The problem with saying no is that it means someone else has to do the staying late. I don't like this part, but what other option is there? We have student workers, but management won't let them record classes any more. So that means one of my two cohorts in distance learning must pick up the slack. Part of me feels badly that I'm letting myself off the hook due to pregnancy. I don't want to be whiny and wimpy. You know those types. The other part of me feels that I am not the one making the rules around here. If we are being asked to do too much, it is not my fault but those doing the asking (or telling as the case would be). I don't think my health and happiness is any more important than anyone elses, but I can only stand up for me and deal with the consequences or benefits, whatever happens.
It is hard, though, because I want to do my part here. Before long I will retire myself from this job to begin one as a full time mom (continuing to coach as well), and I'd really like to leave on a good note. I'd like for my coworkers to see me as someone who worked hard and did a good job, someone who did her part and was always willing to help. In essence, I don't want them to get mad at me. But I also don't want to work until 8:30pm and suffer the effects of such a schedule. My exercise/health/well-being will always be more important to me than work and it is my belief that everyone should feel that way about their own.
I have a client who is recovering from a heart event, something a lot like a heart attack. The other day we were talking and she told me something that I found shocking and then not shocking at all. One of the FIRST things her cardiologist told her was to cut back her work load. Not eat right (which came next), not exercise (which goes with eating right), but work load. What in the world? Stress. It is nasty stuff. And many times we have NO idea how it impacts our bodies, but it is bad news on all systems. Add stress to a body that sits all day and what do you have?
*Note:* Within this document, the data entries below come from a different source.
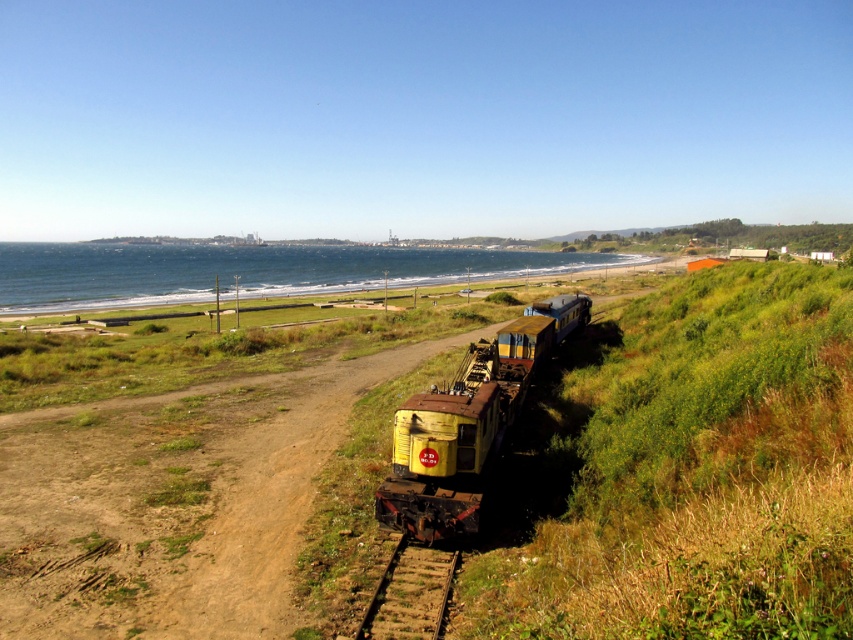
Question: Can you confirm if green grassy at lower right is positioned above rusty yellow train at center-right?

Choices:
 (A) yes
 (B) no

Answer: (A)

Question: Which object is farther from the camera taking this photo?

Choices:
 (A) rusty yellow train at center-right
 (B) green grassy at lower right

Answer: (A)

Question: Which point is closer to the camera?

Choices:
 (A) brown dirt train track at center
 (B) green grassy at lower right
 (C) rusty yellow train at center-right

Answer: (B)

Question: Is green grassy at lower right to the left of rusty yellow train at center-right from the viewer's perspective?

Choices:
 (A) no
 (B) yes

Answer: (A)

Question: Which object is farther from the camera taking this photo?

Choices:
 (A) brown dirt train track at center
 (B) green grassy at lower right
 (C) rusty yellow train at center-right

Answer: (C)

Question: Is green grassy at lower right to the left of rusty yellow train at center-right from the viewer's perspective?

Choices:
 (A) yes
 (B) no

Answer: (B)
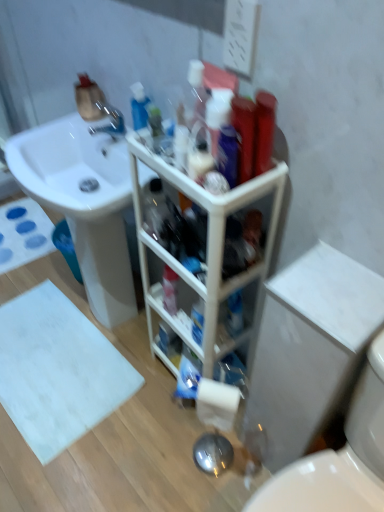
Question: From a real-world perspective, is white matte bath mat at lower left, which is the first bath mat from top to bottom, under white matte toilet paper at lower center?

Choices:
 (A) no
 (B) yes

Answer: (B)

Question: Is white matte toilet paper at lower center inside white matte bath mat at lower left, which is the 1th bath mat in back-to-front order?

Choices:
 (A) yes
 (B) no

Answer: (B)

Question: Is white matte bath mat at lower left, which appears as the second bath mat when viewed from the front, oriented towards white matte toilet paper at lower center?

Choices:
 (A) no
 (B) yes

Answer: (A)

Question: Can you confirm if white matte bath mat at lower left, acting as the second bath mat starting from the bottom, is bigger than white matte toilet paper at lower center?

Choices:
 (A) no
 (B) yes

Answer: (B)

Question: Is white matte bath mat at lower left, which appears as the second bath mat when viewed from the front, far from white matte toilet paper at lower center?

Choices:
 (A) no
 (B) yes

Answer: (B)

Question: Considering the positions of white matte bath mat at lower left, positioned as the 2th bath mat in top-to-bottom order, and white glossy sink at upper left in the image, is white matte bath mat at lower left, positioned as the 2th bath mat in top-to-bottom order, wider or thinner than white glossy sink at upper left?

Choices:
 (A) thin
 (B) wide

Answer: (B)

Question: Is point (76, 330) closer or farther from the camera than point (129, 262)?

Choices:
 (A) farther
 (B) closer

Answer: (A)

Question: From the image's perspective, is white matte bath mat at lower left, positioned as the 2th bath mat in top-to-bottom order, located above or below white glossy sink at upper left?

Choices:
 (A) above
 (B) below

Answer: (B)

Question: Visually, is white matte bath mat at lower left, which is the 1th bath mat in bottom-to-top order, positioned to the left or to the right of white glossy sink at upper left?

Choices:
 (A) left
 (B) right

Answer: (A)

Question: In the image, is white matte bath mat at lower left, the 1th bath mat viewed from the front, positioned in front of or behind white glossy toilet at lower right?

Choices:
 (A) behind
 (B) front

Answer: (A)

Question: Considering the positions of white matte bath mat at lower left, the 1th bath mat viewed from the front, and white glossy toilet at lower right in the image, is white matte bath mat at lower left, the 1th bath mat viewed from the front, bigger or smaller than white glossy toilet at lower right?

Choices:
 (A) big
 (B) small

Answer: (B)

Question: Considering the positions of white matte bath mat at lower left, the second bath mat from the back, and white glossy toilet at lower right in the image, is white matte bath mat at lower left, the second bath mat from the back, wider or thinner than white glossy toilet at lower right?

Choices:
 (A) wide
 (B) thin

Answer: (B)

Question: From their relative heights in the image, would you say white matte bath mat at lower left, which is the 1th bath mat in bottom-to-top order, is taller or shorter than white glossy toilet at lower right?

Choices:
 (A) tall
 (B) short

Answer: (B)

Question: In the image, is metallic silver faucet at upper left positioned in front of or behind white glossy toilet at lower right?

Choices:
 (A) front
 (B) behind

Answer: (B)

Question: Considering the positions of metallic silver faucet at upper left and white glossy toilet at lower right in the image, is metallic silver faucet at upper left bigger or smaller than white glossy toilet at lower right?

Choices:
 (A) big
 (B) small

Answer: (B)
A heart attack waiting to happen. Now, there is a lifestyle to consider with that too and my client has shared her eating and exercise habits that were less than stellar. But what did the doc say to change first? Workload!
Hearing that only strengthened my resolve in the matter of saying no to more work. Before pregnancy I would have done what I always did - gritted my teeth and run it off later. My body could handle it. Now things are different and it doesn't take much for my body to rebel and tell ME no. And if stress hurts this body, what does it do to the baby? I have no idea but I don't really want to find out.
One of the first articles in my pregnancy book covered telling people at work about one's pregnancy and how to handle different situations being pregnant on the job. I sort of shrugged it off thinking that since I worked with mostly women (yikes!), most of them had kids so... they'd totally get it. The truth is, they might get it but they don't really care. I'm probably a bit more wrapped up in my health and exercise needs more than most, and maybe I am over the top, but right or wrong I am standing my ground on this issue. But I will tell you, it isn't fun. It is downright unpleasant every Monday when someone besides me has to stay until 8:30pm. I want to hide under my desk until Tuesday. But even so, I don't want to give ground on this one.
What do you think? Did you have any crazy work stories when you first became pregnant? I'd LOVE to hear them!